* begin TEXT TO READ *
RMC co-champion
- Conference: Rocky Mountain Conference
- Record: 5–2–1 (5–1–1 RMC)
- Head coach: Dick Romney (17th season);
- Home stadium: Aggie Stadium

= 1935 Utah State Aggies football team =

American college football season

The 1935 Utah State Aggies football team was an American football team that represented Utah State Agricultural College—now known as Utah State University as a member of the Rocky Mountain Conference (RMC) during the 1935 college football season. In their 17th season under head coach Dick Romney, the Aggies compiled an overall record of 5–2–1 record with a mark of 5–1–1 against conference opponents, shared the RMC title with Colorado, and outscored all opponents by a total of 165 to 73.
* end TEXT TO READ *
- _TO BE DONE_: Print the part of the 1935 Utah State Aggies football article that opens with the words containing "RMC co-champion" and closes with "of 165 to 73.".
* begin RECORDED DATA *
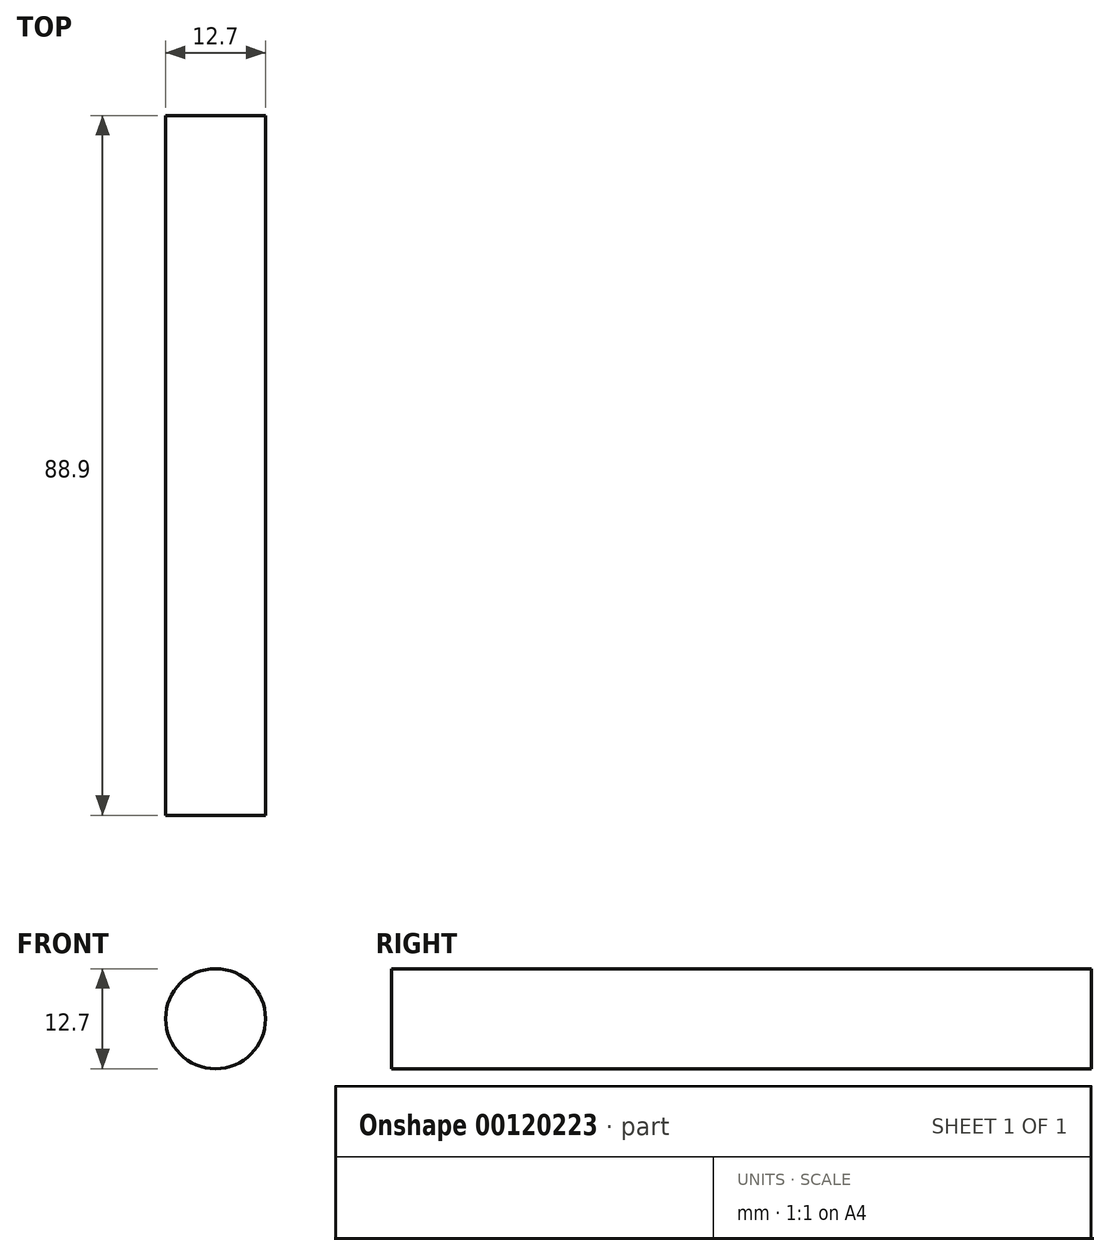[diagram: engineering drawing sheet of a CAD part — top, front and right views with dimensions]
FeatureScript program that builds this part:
* end RECORDED DATA *
- _RESPONSE_:
RMC co-champion
- Conference: Rocky Mountain Conference
- Record: 5–2–1 (5–1–1 RMC)
- Head coach: Dick Romney (17th season);
- Home stadium: Aggie Stadium

= 1935 Utah State Aggies football team =

American college football season

The 1935 Utah State Aggies football team was an American football team that represented Utah State Agricultural College—now known as Utah State University as a member of the Rocky Mountain Conference (RMC) during the 1935 college football season. In their 17th season under head coach Dick Romney, the Aggies compiled an overall record of 5–2–1 record with a mark of 5–1–1 against conference opponents, shared the RMC title with Colorado, and outscored all opponents by a total of 165 to 73.